Вся в чёрном, вдова, прямая и бесстрастная, стояла у гроба. Напротив неё, по другую сторону, с космами белых волос, выпавшими из под чёрного платка, едва держась на ногах, рыдала старая и сгорбленная кассирша. В дверях, не решаясь входить, но и считая неудобным отсутствовать в такую минуту, топтался и мешал всем заметно выпивший старый стрелочник в красных галошах. А снаружи доносились звуки, похожие на журчание сала на сковородке: это не переставая лил дождь.
На дворе ожидала машина. Нужно было торопиться с оформлением сложной документации похорон – справок, протокола о смерти (без него покойный не мог считаться освобождённым от должности), а также разрешения на погребение; начальник, который провёл всю жизнь, склонясь над сводками и отчётами, не мог и после смерти стряхнуть с себя облепившие его бумаги. Да и тело уже показывало признаки порчи.
Кто-то выскочил, накрывшись, это была Степанида. Дождь лил, как из ведра, жёлтые ручьи текли мимо крыльца. Она крикнула что-то шофёру, тот не услышал; подбежав к кабине, Степанида постучалась в темно поблескивающее стекло. Шофёр вылез, пряча на груди папку с входящими документами. Его вызывал к себе новый начальник.
Собственно, пока ещё исполняющий обязанности начальника станции. Но уже было ясно, что назначение поступит вот-вот. В кабинете сидел в кресле под портретом правителя молодой путешественник, все ящики письменного стола были выдвинуты, он развязывал тесёмки папок, разворачивал учётные книги; пришлось убедиться, что покойный начальник, при всей преданности делу, работал по-старинке и, к сожалению, многое запустил. Дел было невпроворот, некогда было даже проститься как следует с усопшим.
Пассажир понимал, что в этой должности, переданной ему в наследство, как и вообще в жизни, существовал закон, по которому, однажды взявшись за дело, сев за стол, подписав первый документ, нужно было продолжать весь остальной ритуал, и, каким бы ни был этот ритуал, он гарантировал устойчивость и порядок, он сам, этот ритуал, заключал в себе собственное оправдание и смысл.

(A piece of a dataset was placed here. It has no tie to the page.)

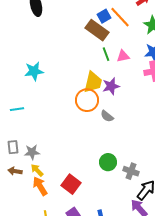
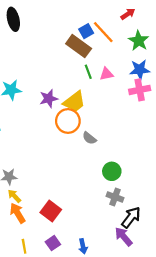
yellow trapezoid: (93, 82) -> (74, 102), turned 40
purple star: (111, 86) -> (49, 99), moved
green circle: (108, 162) -> (112, 171), moved

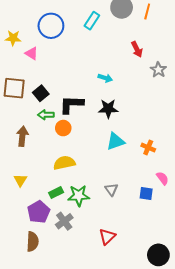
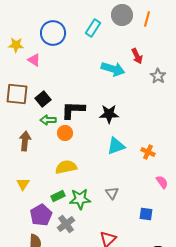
cyan arrow: (105, 78) -> (113, 69), moved, size x1.6
blue square: (146, 194) -> (146, 214), moved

И молодой человек был не вправе уклоняться от работы.
Этого шага ждали от него окружающие. В эти дни траура все смотрели на вдову, а с неё переводили взгляд на него. Она была, в своём чёрном облачении, живым символом осиротевшей станции, пассажир был обязан взять на себя заботу о них. Сам начальник, вознёсшийся на небеса, со скорбью и умилением взирал оттуда на вдовицу и пассажира и благословлял их союз.